The math behind minimum controller sample rate compared to actual error frequency spectrum

Question

It seems intuitive to me that, in a digital system, a system sampling the error rate "too slowly" will fail to stabilize the system.

Is there a theory/set of metrics/equation I can use to represent this in the frequency or time domain?

i.e.

$$ e(t) : \text{Actual error (not sampled error) with respect to time} \\ e(s) : \text{Laplace or frequency domain representation of error signal} \\ F_s : \text{Rate at which error is sampled} $$

If $e(t)$ has frequency components much higher than $F_s$ (or maybe if $F_s < 2\text{max}[e(s)]$ ), is it possible to properly control the system?

Answer 1

If you do not filter out (or filter down) the high frequency components of $e(t)$, they will be "folded back" into the desired spectrum through the process of "aliasing".

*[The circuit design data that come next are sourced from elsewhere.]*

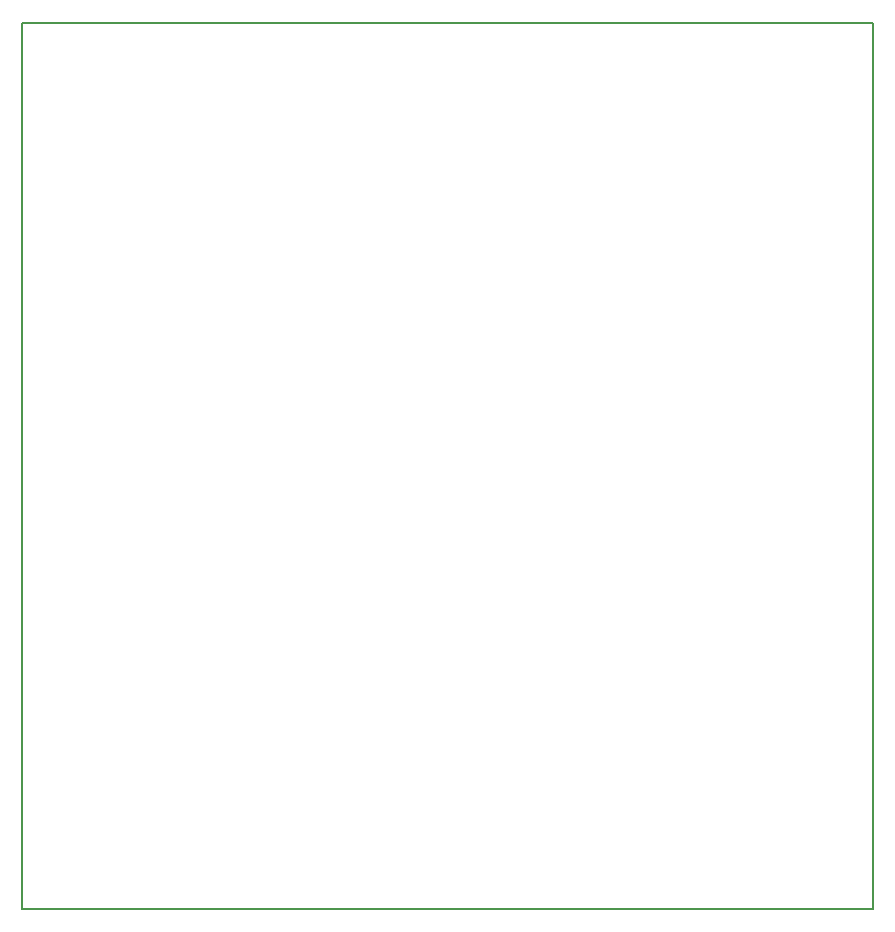
<source format=gbr>
%TF.GenerationSoftware,KiCad,Pcbnew,5.0.2-bee76a0~70~ubuntu18.04.1*%
%TF.CreationDate,2019-02-03T14:37:59+02:00*%
%TF.ProjectId,component_tester_adapter,636f6d70-6f6e-4656-9e74-5f7465737465,B*%
%TF.SameCoordinates,PX7e911f8PY6f6d640*%
%TF.FileFunction,Profile,NP*%
%FSLAX46Y46*%
G04 Gerber Fmt 4.6, Leading zero omitted, Abs format (unit mm)*
G04 Created by KiCad (PCBNEW 5.0.2-bee76a0~70~ubuntu18.04.1) date 2019 m. vasario 03 d. 14:37:59*
%MOMM*%
%LPD*%
G01*
G04 APERTURE LIST*
%ADD10C,0.150000*%
G04 APERTURE END LIST*
D10*
X7620000Y54680000D02*
X56125000Y54680000D01*
X-15875000Y54680000D02*
X7620000Y54680000D01*
X56125000Y-20320000D02*
X56125000Y54680000D01*
X56125000Y-20320000D02*
X-15875000Y-20320000D01*
X-15875000Y-20320000D02*
X-15875000Y54680000D01*
M02*

</source>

Practically speaking, no low-pass filter is ideal, so there will always be high frequency components that get under-sampled and aliased back. You can view these undesired components as a noise contribution at the output of your sampler. Depending on the nature of the high-frequency components, they might just introduce white noise that produces small random errors, or they may introduce a bias that you need to account for.

This paper by Texas Instruments gives a pretty comprehensive treatment of the subject.